It seems that I’m going on a sago craze lately haha. After making my honeydew sago dessert, I saw the dessert for Kuih Sago on the internet. Most of them were steamed Kuih Sago like the one found here on Poor Student | Food Geek and I just found a recipe very similar to mine on My Sugar and Spice.
As always, I usually cook without a recipe. And this round is no exception. I only knew that I wanted 3 key ingredients in my recipe – Sago, Santan and Gula Melaka. I had to think of a binding agent and I only thought of gelatin powder. I could have used agar-agar powder or jelly powder but I had neither at hand so I made do with what I had at hand.
Firstly, I used 1 piece of Gula Melaka. Because Gula Melaka comes in a cylindrical shape so I used one whole ‘cylinder’ so to speak.
I chose to chop up the Gula Melaka so it melts better but you could just break them into chunks.
I love the golden hue of Gula Melaka and how yummy my fingers tasted after I was done chopping them up hehe.

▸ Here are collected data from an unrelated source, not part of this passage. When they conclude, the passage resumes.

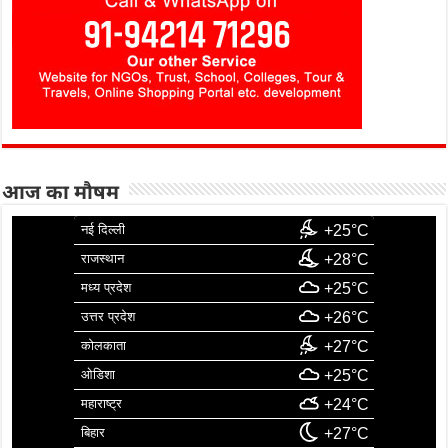
आज का मौषम
नई दिल्ली
+25°C
राजस्थान
+28°C
मध्य प्रदेश
+25°C
उत्तर प्रदेश
+26°C
कोलकाता
+27°C
ओडिशा
+25°C
महाराष्ट्र
+24°C
बिहार
+27°C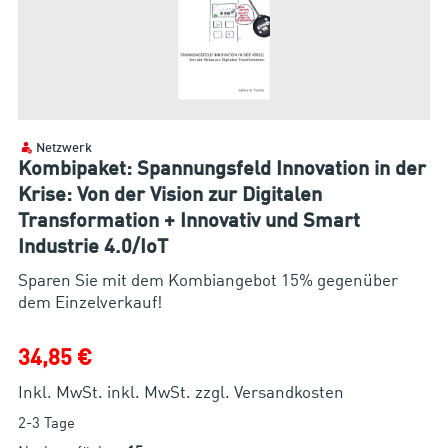
Netzwerk
Kombipaket: Spannungsfeld Innovation in der
Krise: Von der Vision zur Digitalen
Transformation + Innovativ und Smart
Industrie 4.0/IoT
Sparen Sie mit dem Kombiangebot 15% gegenüber
dem Einzelverkauf!
34,85 €
Inkl. MwSt. inkl. MwSt. zzgl. Versandkosten
2-3 Tage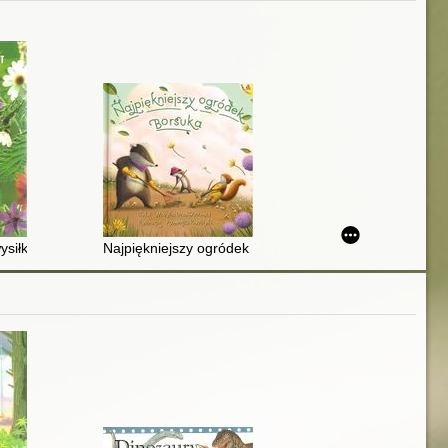
ecie
ysiłku : praktyczny poradnik dla każdego ogrodnika
Najpiękniejszy ogródek Borsuka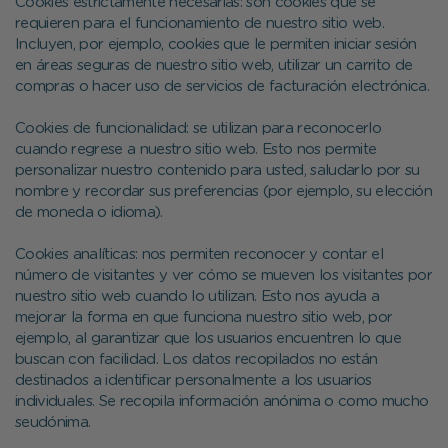
Cookies estrictamente necesarias: son cookies que se
requieren para el funcionamiento de nuestro sitio web.
Incluyen, por ejemplo, cookies que le permiten iniciar sesión
en áreas seguras de nuestro sitio web, utilizar un carrito de
compras o hacer uso de servicios de facturación electrónica.
Cookies de funcionalidad: se utilizan para reconocerlo
cuando regrese a nuestro sitio web. Esto nos permite
personalizar nuestro contenido para usted, saludarlo por su
nombre y recordar sus preferencias (por ejemplo, su elección
de moneda o idioma).
Cookies analíticas: nos permiten reconocer y contar el
número de visitantes y ver cómo se mueven los visitantes por
nuestro sitio web cuando lo utilizan. Esto nos ayuda a
mejorar la forma en que funciona nuestro sitio web, por
ejemplo, al garantizar que los usuarios encuentren lo que
buscan con facilidad. Los datos recopilados no están
destinados a identificar personalmente a los usuarios
individuales. Se recopila información anónima o como mucho
seudónima.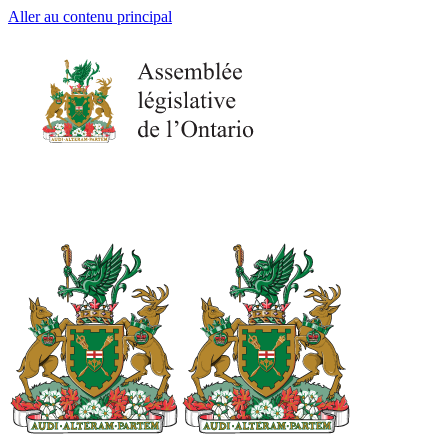
Aller au contenu principal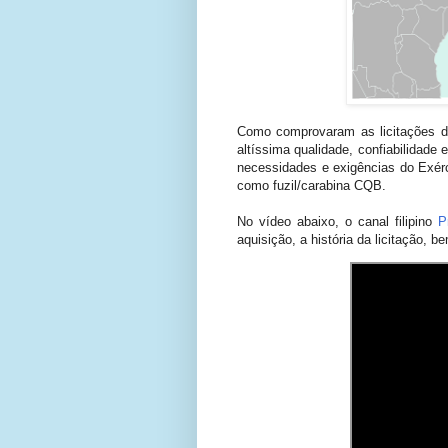
Como comprovaram as licitações do
altíssima qualidade, confiabilidade
necessidades e exigências do Exérc
como fuzil/carabina CQB.
No vídeo abaixo, o canal filipino
P
aquisição, a história da licitação, 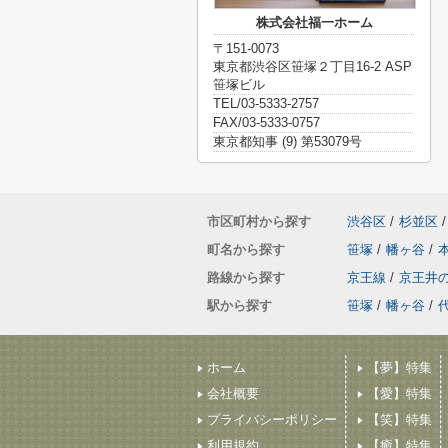
株式会社福一ホーム
〒151-0073
東京都渋谷区笹塚２丁目16-2 ASP
笹塚ビル
TEL/03-5333-2757
FAX/03-5333-0757
東京都知事 (9) 第53079号
市区町村から探す
渋谷区
/
杉並区
/
町名から探す
笹塚
/
幡ヶ谷
/
路線から探す
京王線
/
京王井
駅から探す
笹塚
/
幡ヶ谷
/
ホーム
【夢】特集
会社概要
【愛】特集
プライバシーポリシー
【笑】特集
利用規約
【癒】特集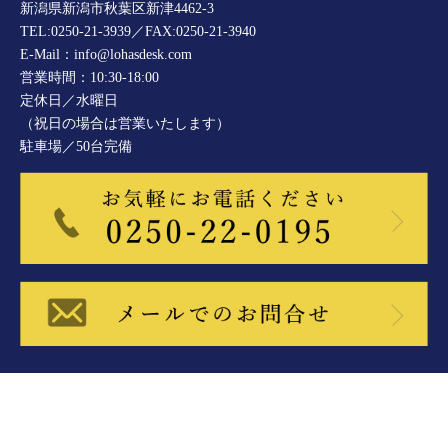
新潟県新潟市秋葉区新津4462-3
TEL:0250-21-3939／FAX:0250-21-3940
E-Mail：info@lohasdesk.com
営業時間：10:30-18:00
定休日／水曜日
（祝日の場合は営業いたします）
駐車場／50台完備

Next, I cooked 1 1/2 packets of sago. Like I mentioned in my last post, sago burns VERY EASILY. I should add that it burns EVEN EASIER in BIG BATCHES. I burned the sago TWICE in this round of cooking T_T
I had to sieve out the uncooked sago, wash them and transfer them to a pot of clean water to continue cooking… TWICE! I’ll consider cooking them in 2 batches to avoid this problem or cooking them in the microwave. Cooking them in the microwave is an option too! Just put them in a covered, microwave-safe container with 2x the amount of water compared to the amount of sago and microwave them until they’re fully cooked.
Then it was cooking the Gula Melaka with the santan and gelatin powder.
I used 3/4 of the 500ml santan, 3 teaspoons of gelatin powder and a few pandan leaves.
I first let the santan and the Gula Melaka simmer with the pandan leaves till the Gula Melaka is completely dissolved. Also, I mixed the gelatin powder with enough room-temperature water so that it would dissolve. Mixing gelatin powder with hot water would make it lumpy. After the santan and Gula Melaka mixture simmers, mix in the gelatin powder mixture and let it simmer for another 1 minute.
After that, was mixing the sago into the santan-Gula Melaka-gelatin mixture (remember to take out the pandan leaves before doing this) and pouring it into a mold.
I know, the color doesn’t look very appetizing but my house smelled really nice at this point haha.
Here’s an up-close photo.
After that, it was left in the fridge to cool overnight.
In the morning, when my mum was cutting the kuih, it had completely set but it didn’t hold well. Not to mention, it wasn’t sweet nor fragrant enough. My dad was the worse critic who said it was tasteless!
I guess this is what happens when you cook without a recipe eheh. Despite all that, only half is left of the original amount and it was cut to serve only this morning I will definitely perfect this kuih! More santan, more Gula Melaka, a better binding agent and less burnt sago.